#### Records for processing ####

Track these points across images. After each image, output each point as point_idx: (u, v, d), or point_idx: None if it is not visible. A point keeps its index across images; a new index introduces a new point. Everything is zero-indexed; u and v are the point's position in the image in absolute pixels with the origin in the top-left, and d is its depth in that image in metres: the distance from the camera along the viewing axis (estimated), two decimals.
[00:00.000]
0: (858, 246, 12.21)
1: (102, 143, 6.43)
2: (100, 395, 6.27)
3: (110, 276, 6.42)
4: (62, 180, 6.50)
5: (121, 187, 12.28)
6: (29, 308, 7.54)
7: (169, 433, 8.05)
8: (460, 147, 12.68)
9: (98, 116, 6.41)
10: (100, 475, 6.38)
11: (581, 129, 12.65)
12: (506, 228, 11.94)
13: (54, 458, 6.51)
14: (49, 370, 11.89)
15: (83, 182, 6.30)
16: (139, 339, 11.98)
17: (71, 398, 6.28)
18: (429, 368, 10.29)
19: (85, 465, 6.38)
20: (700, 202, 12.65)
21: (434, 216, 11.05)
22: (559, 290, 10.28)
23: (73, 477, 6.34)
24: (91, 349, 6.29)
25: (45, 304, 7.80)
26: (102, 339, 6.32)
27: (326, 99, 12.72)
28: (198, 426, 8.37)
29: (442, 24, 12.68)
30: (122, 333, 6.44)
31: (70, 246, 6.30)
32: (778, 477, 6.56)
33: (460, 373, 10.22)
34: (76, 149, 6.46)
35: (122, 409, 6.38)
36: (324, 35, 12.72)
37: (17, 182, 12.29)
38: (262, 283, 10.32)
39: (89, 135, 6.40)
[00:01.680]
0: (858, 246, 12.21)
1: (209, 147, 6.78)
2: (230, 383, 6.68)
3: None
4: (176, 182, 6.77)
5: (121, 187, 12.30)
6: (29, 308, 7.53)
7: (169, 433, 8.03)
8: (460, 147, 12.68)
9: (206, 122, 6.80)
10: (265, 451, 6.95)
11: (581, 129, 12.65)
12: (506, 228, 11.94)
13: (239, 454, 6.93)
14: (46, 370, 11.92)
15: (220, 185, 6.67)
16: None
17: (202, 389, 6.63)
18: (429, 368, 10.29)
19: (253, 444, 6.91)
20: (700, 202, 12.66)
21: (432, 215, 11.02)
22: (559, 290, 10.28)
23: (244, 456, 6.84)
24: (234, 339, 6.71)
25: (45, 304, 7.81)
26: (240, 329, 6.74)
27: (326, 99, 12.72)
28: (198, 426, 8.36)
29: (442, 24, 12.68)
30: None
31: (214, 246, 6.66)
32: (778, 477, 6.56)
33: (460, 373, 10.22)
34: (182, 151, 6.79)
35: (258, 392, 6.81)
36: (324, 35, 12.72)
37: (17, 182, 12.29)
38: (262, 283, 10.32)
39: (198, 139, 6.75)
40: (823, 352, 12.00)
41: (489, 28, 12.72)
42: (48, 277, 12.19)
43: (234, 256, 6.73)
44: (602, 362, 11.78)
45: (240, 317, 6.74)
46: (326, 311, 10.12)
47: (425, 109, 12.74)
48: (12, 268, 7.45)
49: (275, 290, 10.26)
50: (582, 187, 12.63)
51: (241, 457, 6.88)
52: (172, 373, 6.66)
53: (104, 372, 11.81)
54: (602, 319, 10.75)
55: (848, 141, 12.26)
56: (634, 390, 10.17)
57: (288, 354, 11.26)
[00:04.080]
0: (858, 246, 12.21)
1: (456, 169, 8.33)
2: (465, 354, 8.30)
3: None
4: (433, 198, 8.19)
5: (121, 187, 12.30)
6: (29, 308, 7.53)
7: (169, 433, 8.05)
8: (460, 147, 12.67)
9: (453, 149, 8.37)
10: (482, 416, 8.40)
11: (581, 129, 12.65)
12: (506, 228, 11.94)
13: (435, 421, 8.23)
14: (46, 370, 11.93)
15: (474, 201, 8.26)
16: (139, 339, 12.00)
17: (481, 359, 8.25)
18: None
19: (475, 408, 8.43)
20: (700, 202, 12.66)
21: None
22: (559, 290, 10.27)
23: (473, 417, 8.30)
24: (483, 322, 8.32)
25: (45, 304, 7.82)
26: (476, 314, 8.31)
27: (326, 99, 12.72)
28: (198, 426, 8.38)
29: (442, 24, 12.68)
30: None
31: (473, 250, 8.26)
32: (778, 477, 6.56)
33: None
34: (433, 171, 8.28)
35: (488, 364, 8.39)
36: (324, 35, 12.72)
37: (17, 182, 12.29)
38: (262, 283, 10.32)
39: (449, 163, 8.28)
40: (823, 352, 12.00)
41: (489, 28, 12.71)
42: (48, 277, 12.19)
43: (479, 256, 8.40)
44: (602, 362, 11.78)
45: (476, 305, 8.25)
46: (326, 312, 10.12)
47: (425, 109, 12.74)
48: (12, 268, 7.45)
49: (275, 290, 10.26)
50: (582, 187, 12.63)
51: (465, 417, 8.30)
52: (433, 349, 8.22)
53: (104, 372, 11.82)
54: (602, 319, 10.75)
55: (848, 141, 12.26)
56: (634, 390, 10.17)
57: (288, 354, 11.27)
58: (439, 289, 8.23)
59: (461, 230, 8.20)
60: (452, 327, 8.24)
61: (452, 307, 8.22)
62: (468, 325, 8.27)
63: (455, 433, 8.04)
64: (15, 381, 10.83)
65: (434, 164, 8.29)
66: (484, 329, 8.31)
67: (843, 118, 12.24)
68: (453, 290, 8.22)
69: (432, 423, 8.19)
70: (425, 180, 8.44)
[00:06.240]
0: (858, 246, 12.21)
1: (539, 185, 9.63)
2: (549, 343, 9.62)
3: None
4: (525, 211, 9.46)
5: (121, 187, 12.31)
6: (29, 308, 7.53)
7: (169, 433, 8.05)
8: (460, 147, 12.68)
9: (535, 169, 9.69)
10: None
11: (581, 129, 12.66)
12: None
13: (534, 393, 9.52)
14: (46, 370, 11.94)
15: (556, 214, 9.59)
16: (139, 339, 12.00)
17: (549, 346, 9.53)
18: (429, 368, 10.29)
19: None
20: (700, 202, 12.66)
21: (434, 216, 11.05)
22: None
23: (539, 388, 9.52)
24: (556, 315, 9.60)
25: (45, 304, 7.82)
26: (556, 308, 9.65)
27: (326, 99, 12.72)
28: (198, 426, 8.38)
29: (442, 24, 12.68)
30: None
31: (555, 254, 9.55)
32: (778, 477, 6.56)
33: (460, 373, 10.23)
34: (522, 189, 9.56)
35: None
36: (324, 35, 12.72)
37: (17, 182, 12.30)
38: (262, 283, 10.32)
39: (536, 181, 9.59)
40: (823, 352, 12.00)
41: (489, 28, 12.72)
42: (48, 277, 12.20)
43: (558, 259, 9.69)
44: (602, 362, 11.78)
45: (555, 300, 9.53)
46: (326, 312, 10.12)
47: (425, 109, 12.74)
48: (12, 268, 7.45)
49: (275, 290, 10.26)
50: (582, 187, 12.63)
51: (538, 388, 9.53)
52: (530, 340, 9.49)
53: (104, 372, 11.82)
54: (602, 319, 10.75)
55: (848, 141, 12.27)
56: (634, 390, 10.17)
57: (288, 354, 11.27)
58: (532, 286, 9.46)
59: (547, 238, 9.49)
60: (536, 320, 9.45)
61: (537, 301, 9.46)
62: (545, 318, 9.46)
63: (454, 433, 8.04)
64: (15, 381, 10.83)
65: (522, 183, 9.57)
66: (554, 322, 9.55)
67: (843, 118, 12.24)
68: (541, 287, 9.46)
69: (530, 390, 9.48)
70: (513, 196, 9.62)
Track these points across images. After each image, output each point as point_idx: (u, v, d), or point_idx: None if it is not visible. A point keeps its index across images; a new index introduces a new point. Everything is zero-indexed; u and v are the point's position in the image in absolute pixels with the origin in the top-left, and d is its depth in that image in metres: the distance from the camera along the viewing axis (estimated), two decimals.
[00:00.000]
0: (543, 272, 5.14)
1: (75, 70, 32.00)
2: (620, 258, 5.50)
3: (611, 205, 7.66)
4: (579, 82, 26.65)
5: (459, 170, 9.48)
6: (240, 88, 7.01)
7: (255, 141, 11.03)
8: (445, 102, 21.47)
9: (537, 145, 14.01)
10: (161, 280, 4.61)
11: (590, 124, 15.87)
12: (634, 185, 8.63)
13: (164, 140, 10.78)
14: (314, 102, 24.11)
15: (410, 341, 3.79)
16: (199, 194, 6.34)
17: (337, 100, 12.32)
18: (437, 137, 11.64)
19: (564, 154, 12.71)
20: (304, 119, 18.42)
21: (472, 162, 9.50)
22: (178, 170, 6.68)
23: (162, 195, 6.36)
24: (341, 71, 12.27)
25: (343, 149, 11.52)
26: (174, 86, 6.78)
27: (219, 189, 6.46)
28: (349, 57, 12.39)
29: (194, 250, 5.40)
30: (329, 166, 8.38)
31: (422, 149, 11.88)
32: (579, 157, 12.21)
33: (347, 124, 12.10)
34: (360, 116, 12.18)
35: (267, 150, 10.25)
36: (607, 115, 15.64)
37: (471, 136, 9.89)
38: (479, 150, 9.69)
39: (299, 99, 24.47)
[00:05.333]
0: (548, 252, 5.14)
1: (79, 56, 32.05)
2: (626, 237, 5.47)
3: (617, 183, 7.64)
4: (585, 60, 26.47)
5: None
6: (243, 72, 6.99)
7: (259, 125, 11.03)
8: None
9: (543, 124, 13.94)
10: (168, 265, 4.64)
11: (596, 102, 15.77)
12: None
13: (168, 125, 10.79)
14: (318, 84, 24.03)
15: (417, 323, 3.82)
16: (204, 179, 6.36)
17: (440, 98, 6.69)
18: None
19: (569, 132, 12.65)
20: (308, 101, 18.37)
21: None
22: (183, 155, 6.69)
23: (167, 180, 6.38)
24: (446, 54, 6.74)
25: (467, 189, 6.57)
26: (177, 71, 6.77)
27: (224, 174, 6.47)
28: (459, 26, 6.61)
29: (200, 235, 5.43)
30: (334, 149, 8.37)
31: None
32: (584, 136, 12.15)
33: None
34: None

####

## [Try it]
Please copy the lines above from the line with "51: (241, 457, 6.88)" up to and including the line with "57: (288, 354, 11.26)", exactly as written and with nothing else.

## [Response box]
51: (241, 457, 6.88)
52: (172, 373, 6.66)
53: (104, 372, 11.81)
54: (602, 319, 10.75)
55: (848, 141, 12.26)
56: (634, 390, 10.17)
57: (288, 354, 11.26)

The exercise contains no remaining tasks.